Yu Yi-Kuo, Gertz E Michael, Agarwala Richa, Schäffer Alejandro A, Altschul Stephen F
National Center for Biotechnology Information, National Library of Medicine, NIH, DHHS, Bethesda, MD 20894, USA.
Nucleic Acids Res. 2006;34(20):5966-73. doi: 10.1093/nar/gkl731. Epub 2006 Oct 26.

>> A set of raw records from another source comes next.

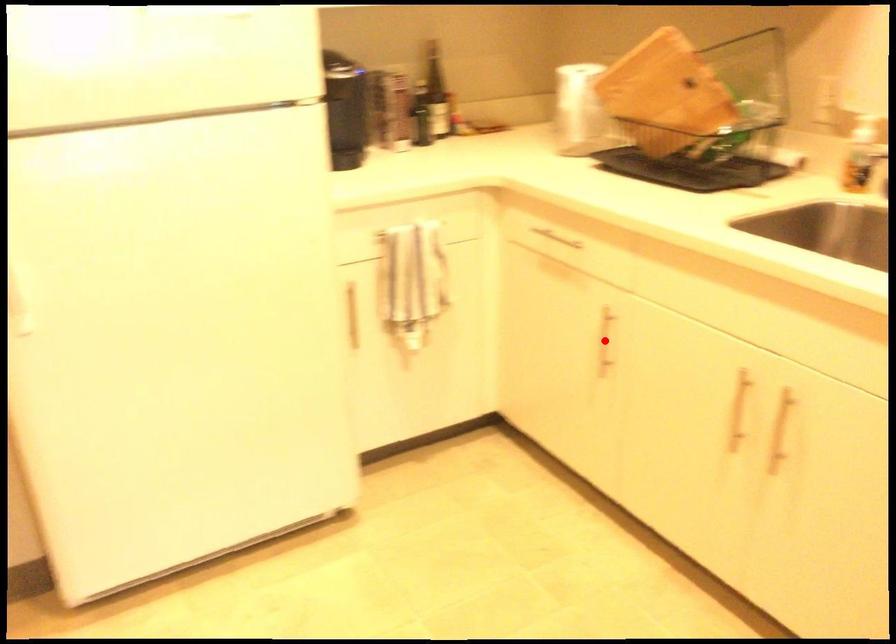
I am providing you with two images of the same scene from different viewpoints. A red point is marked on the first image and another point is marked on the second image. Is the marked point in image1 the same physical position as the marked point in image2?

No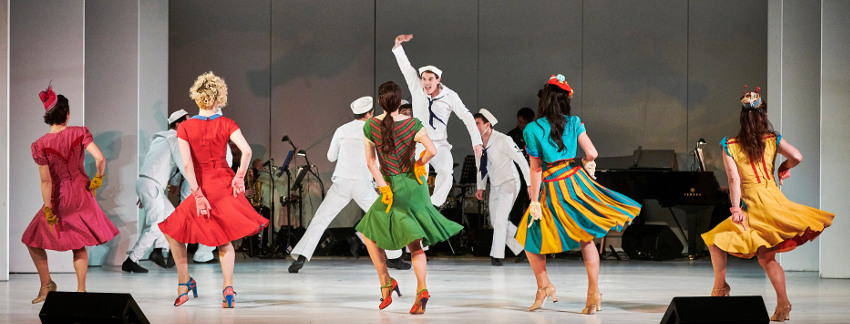
Locate an element on the screen. equipment wires and stands is located at coordinates (312, 191), (326, 177), (301, 200), (286, 173), (273, 184), (256, 186).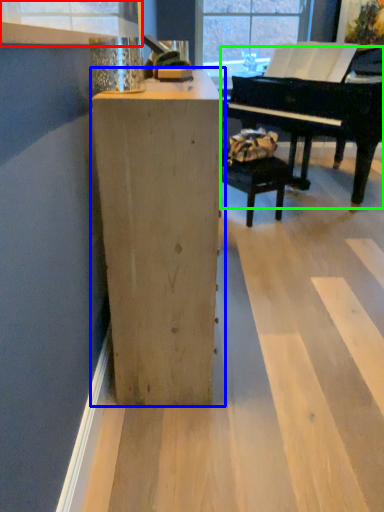
Question: Based on their relative distances, which object is nearer to window frame (highlighted by a red box)? Choose from furniture (highlighted by a blue box) and piano (highlighted by a green box).

Choices:
 (A) furniture
 (B) piano

Answer: (A)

Protein sequence database search programs may be evaluated both for their retrieval accuracy--the ability to separate meaningful from chance similarities--and for the accuracy of their statistical assessments of reported alignments. However, methods for improving statistical accuracy can degrade retrieval accuracy by discarding compositional evidence of sequence relatedness. This evidence may be preserved by combining essentially independent measures of alignment and compositional similarity into a unified measure of sequence similarity. A version of the BLAST protein database search program, modified to employ this new measure, outperforms the baseline program in both retrieval and statistical accuracy on ASTRAL, a SCOP-based test set.
蛋白质序列数据库搜索程序可以从检索准确性(即区分有意义的相似性和随机相似性的能力)以及对所报告比对的统计评估准确性这两方面进行评估。然而,提高统计准确性的方法可能会通过舍弃序列相关性的组成证据而降低检索准确性。通过将比对和组成相似性这两个基本独立的度量合并为一个统一的序列相似性度量,可以保留这一证据。对BLAST蛋白质数据库搜索程序的一个版本进行修改,使其采用这种新度量,在基于SCOP的测试集ASTRAL上,该版本在检索准确性和统计准确性方面均优于基线程序。